▶ Instructions
1) In the Oiklet column, which press publishes Nigel Ford's short story collection?
2) List every title of a book or story named in the Oiklet column, giving each title once.
3) Write the next part of the Oiklet column, starting after its final sentence.
### Document excerpt
THE CRAZY OIKLET 9
Oik stalwart Nigel Ford, a Brit working in Sweden, sends me his latest collection of short stories One Dog Barking. Some of these have appeared in the Oik. Nigel is something of a graphic artist too and has designed the cover. An email describes his marketing technique:
Yes Nigel, go for it! Blake used to flog his poems from a tray round his neck and even the great living poet Tony Harrison carried a stack in a rucksack which he’d press on punters in the pub after a reading. Back then (1984) Tony was flogging his latest paperback and seemed quite gobsmacked when I produced my ten quid hardback. So gobsmacked in fact that he added the place and date to his usual squiggle.
Pubs and parties would be ideal. The punters would probably be pissed and therefore in no state to compare your offering unfavourably to Chekhov or Joyce. They would also be dimly aware that your book was less than the price of a couple of pints. Or in Sweden, where Nigel was selling this unknown masterpiece, less than the price of one pint. Better yet it’d probably be the next day before they got round to reading it and noticing it wasn’t even in Swedish.
Nigel's book is published by Worldscribe Press ISBN 978-91-979415-0-1
On the topic of Oik writers I must inform Oiklet readers of Sean Parker’s latest. Sean is, strictly, not an Oik contributor but an honorary Oik and the distinguished author of Junkyard Dog (Dogs!? What is it with oiks and dogs? Bob Wild’s collection is called Dogs of War, as is a short story by Tom Kilcourse who is also an ardent canophilist. Tom says he rather take his dog for a walk in the forest in the Seine Valley than trudge round the Louvre). Sean reveals that he is negotiating with a new publisher for his forthcoming Bad Penny Blues (you heard it here first). I suppose in future he should be referred to as Sean Parker (the distinguished author of Junkyard Dog and Bad Penny Blues) yes a mouthful but he deserves it.
######
### Information supplied
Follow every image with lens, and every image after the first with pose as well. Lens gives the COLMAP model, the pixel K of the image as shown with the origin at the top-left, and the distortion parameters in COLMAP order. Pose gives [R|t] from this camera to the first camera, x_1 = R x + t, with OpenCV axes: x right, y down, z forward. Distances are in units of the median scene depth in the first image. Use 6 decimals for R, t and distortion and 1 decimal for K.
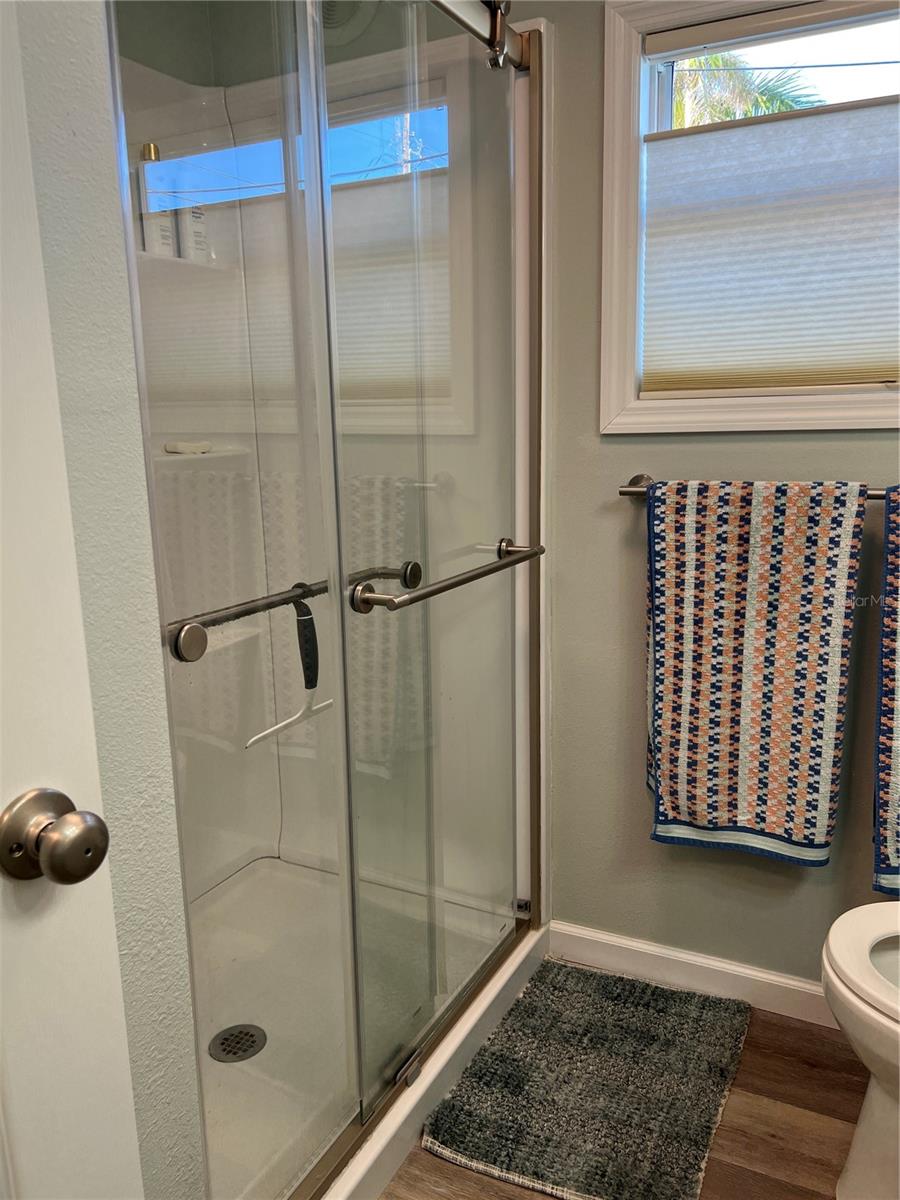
######
▶ Your written answers
1) Worldscribe Press

2) One Dog Barking; Junkyard Dog; Dogs of War; Bad Penny Blues

3)
Alan Dent has now replied to my earlier email in the previous Oiklet Free Will an Addendum
I think Alan is going off at a tangent here. A great deal has been written about the social construction of reality – indeed the John Searle wrote a whole book on just this: The Construction of Social Reality – (Penguin 1996). Two of the examples he gives of such socially constructed realities were money and marriage – the physical manifestations of these states (certificates, coins, banknotes) are as nothing compared to their social importance which is conferred by communal agreement. Later crackpots like the French sociologist Bruno Latour considered even Mount Everest and gravity to be social constructs. Jerry Fodor, the renowned New Jersey nihilist, invited these adherents to visit his tenth floor New York apartment and jump out of the window to prove it. So I agree with Alan and Emerson that “Every social fact is first of all a fact in the human mind.” Of course it is – how could it not be? But surely this is getting off the point.
I don’t see either how the pre-motor neurone firing phenomenon risks an infinite regress. But I see where this idea comes from. Primitive notions of mind as a homunculus observing brain states leads us to posit another homunculus observing the first one – and so on. The mystery raised by pre-firing neurones is about choice – can choice be unconscious? Surely it can’t since the essence of choice is conscious, willed action. Unconscious choice is an oxymoron. Well even Alan agrees when he asserts: “Choice is consciousness” Obviously too we choose, or are influenced by, a whole network of socially generated facts and opinions. This vast social web of interactions leads Alan to import contingency, and from this, free will. Well we’ve been through all that before in our extended exchange (see A Dialogue on Determinism). I think what we’re looking at is unpredictability and that Alan’s intuition about the impossibility of determinism is merely a seductive explanation of our response to that vast complexity – logically determinism is not thus disproved no matter how strong our intuitions.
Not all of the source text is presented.